With an estimated net worth of $4.5 billion, the owner of Landry’s is considered the world’s richest restaurateur, with more than 600 properties across 36 states and 15 countries in his armory. He’s also a gaming and entertainment mogul; following the success of his Golden Nugget Casino and Hotel brand, he launched the site in New Jersey. His show, Billion Dollar Buyer, launched on CNBC in 2016, and his first book, Shut up and Listen, rocketed to the top of numerous bestseller lists when it hit stands in 2019.






Heralded as Miami’s Nightlife King, this hospitality maven has been one of the most influential players in the modern South Florida social scene over the last decade. His firm Groot Hospitality operates some of the hottest restaurants and nightclubs in the city, including Komodo, OTL, Papi Steak, LIV, and Story. He also co-owns Swan, Bar Bevy, and Strawberry Moon with R&B superstar Pharrell Williams. Rolling Stone magazine also listed the Florida native as one of the 50 most important people in electronic dance music.
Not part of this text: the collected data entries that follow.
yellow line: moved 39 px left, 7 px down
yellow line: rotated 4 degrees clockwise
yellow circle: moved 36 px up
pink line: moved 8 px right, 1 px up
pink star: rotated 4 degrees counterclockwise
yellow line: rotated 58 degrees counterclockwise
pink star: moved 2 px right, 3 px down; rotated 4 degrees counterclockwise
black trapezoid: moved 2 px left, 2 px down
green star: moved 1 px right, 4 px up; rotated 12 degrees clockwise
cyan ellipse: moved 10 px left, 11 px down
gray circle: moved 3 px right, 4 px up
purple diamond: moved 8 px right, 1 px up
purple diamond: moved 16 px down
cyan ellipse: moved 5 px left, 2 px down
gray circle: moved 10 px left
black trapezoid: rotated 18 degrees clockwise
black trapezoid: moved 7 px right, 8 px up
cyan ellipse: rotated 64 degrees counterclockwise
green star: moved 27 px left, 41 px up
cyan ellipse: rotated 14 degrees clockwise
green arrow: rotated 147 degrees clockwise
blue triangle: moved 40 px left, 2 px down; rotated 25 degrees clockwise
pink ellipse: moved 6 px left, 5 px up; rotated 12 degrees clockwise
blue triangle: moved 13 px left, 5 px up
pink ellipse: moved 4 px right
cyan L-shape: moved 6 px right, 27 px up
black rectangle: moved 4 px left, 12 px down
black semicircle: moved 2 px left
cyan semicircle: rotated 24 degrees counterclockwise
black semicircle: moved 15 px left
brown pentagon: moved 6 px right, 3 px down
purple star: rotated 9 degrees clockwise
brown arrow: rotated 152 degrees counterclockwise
It takes a lot to leave an indelible mark in a dining scene as large as New York, but the CEO of the Union Square Hospitality Group has done exactly that. He’s responsible for some of the Big Apple’s most iconic restaurants and eateries, including his O.G. Union Square Cafe and Shake Shack. Gramercy Tavern, The Modern, Maialino, and many more are all his brainchildren, and he’s nabbed several James Beard awards for Outstanding Restaurant of the Year, Best New Restaurant, and Humanitarian of the Year. His business book, setting the Table (2006), became a New York Times bestseller and highlights the business practices and principles that helped him achieve such extraordinary success.







The fashion designer and billionaire businessman’s collective of fine-dining locales is just as elegant as one would expect: Leather banquettes and plaid cushions at the Polo Bar in Manhattan, Maine lobster and double cowboy steak in a Parisian garden at Ralph’s, and plush leather booths and dim lighting at RL on Chicago’s Michigan Avenue. Lauren’s hospitality division also includes one of the country’s largest independent coffee franchises, with 16 cafés located throughout Philadelphia, New York, Chicago, Washington, D.C., and Boston.